María Eugenia Llamas Andresco (19 February 1944 – 31 August 2014) was a Mexican actress best known for her roles as "La Tucita" in the Golden Age of Mexican cinema in the late 1940s and in the 1950s. She began appearing in these films in 1948 at the age of four. She was the winner of the Mexican equivalent of the Oscar, the Premio Ariel. While she appeared in many movies after her childhood, she is less known for them. However, she remained popular for her radio and television appearances, for her on-stage story telling talent, and as a live theater actress, and was the 2007 recipient of the Diploma Medalla al Mérito (Medal of Merit) award from the Spanish American Itinerate Academy of Itinerate Oral Narration.
Llamas was born in 1944 in Mexico City. There is little published about her parents. Her father, José Maria Llamas Olaran, was Basque, and hailed from the Rioja region in Spain. Her mother, María Dolores Andresco Kuraitis, was born in Paris, France, to a Ukrainian Jewish father and a Lithuanian Roman Catholic mother. They immigrated to Mexico from Spain in 1939 as refugees from the Spanish Civil War and remained advocates of the lost Republican side of that war.

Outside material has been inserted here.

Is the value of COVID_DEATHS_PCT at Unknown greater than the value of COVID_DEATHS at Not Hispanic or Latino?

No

María Eugenia Llamas made her film debut in 1948 during the Golden Age of Mexican cinema in memorable child roles. Llamas was selected for her screen debut when she was only three, at which age first met Pedro Infante, who is still known among his many fans as "The Idol (El Idolo)". When Llamas was only four years old, she co-starred with him as "La Tucita" in the 1948 classic film Los Tres Huastecos (The Three Men from Huasteca). In LLamas' screen debut, her feisty acting style stole scene after scene from no less than the "idol", Pedro Infante himself.
Her next movie role, also as Tucita, was in the 1949 classic film Dicen que Soy un Mujeriego (They Say I am a Womanizer). In this film, Llamas co-starred again with Infante. In this comedy, Pedro Infante plays the philandering grandson of "Doña Rosa", a prominent rancher. Doña Rosa is constantly trying to get her grandson to behave properly – without success.

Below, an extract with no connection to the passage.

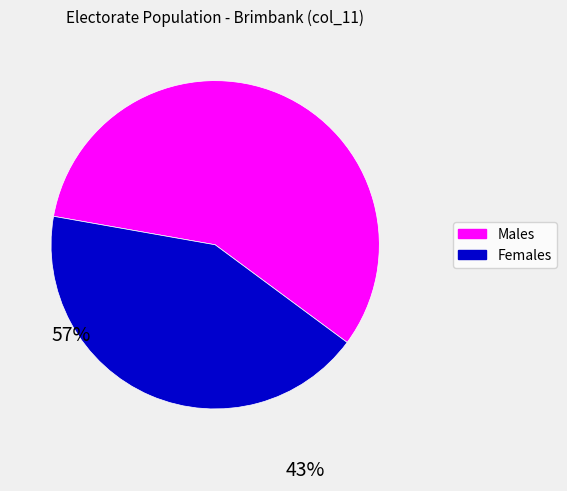

Does any single category account for the majority?

Yes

María Eugenia Llamas was nominated for the Premio Ariel Mexicano (the Mexican equivalent of the Oscar) for her role, but did not win. María Eugenia Llamas did finally win the Ariel Award in 1952 for her role in the 1950 film, Los Niños Miran al Cielo (The Children Look to Heaven). Llamas went on to make many more movies, both as a child and as an adult.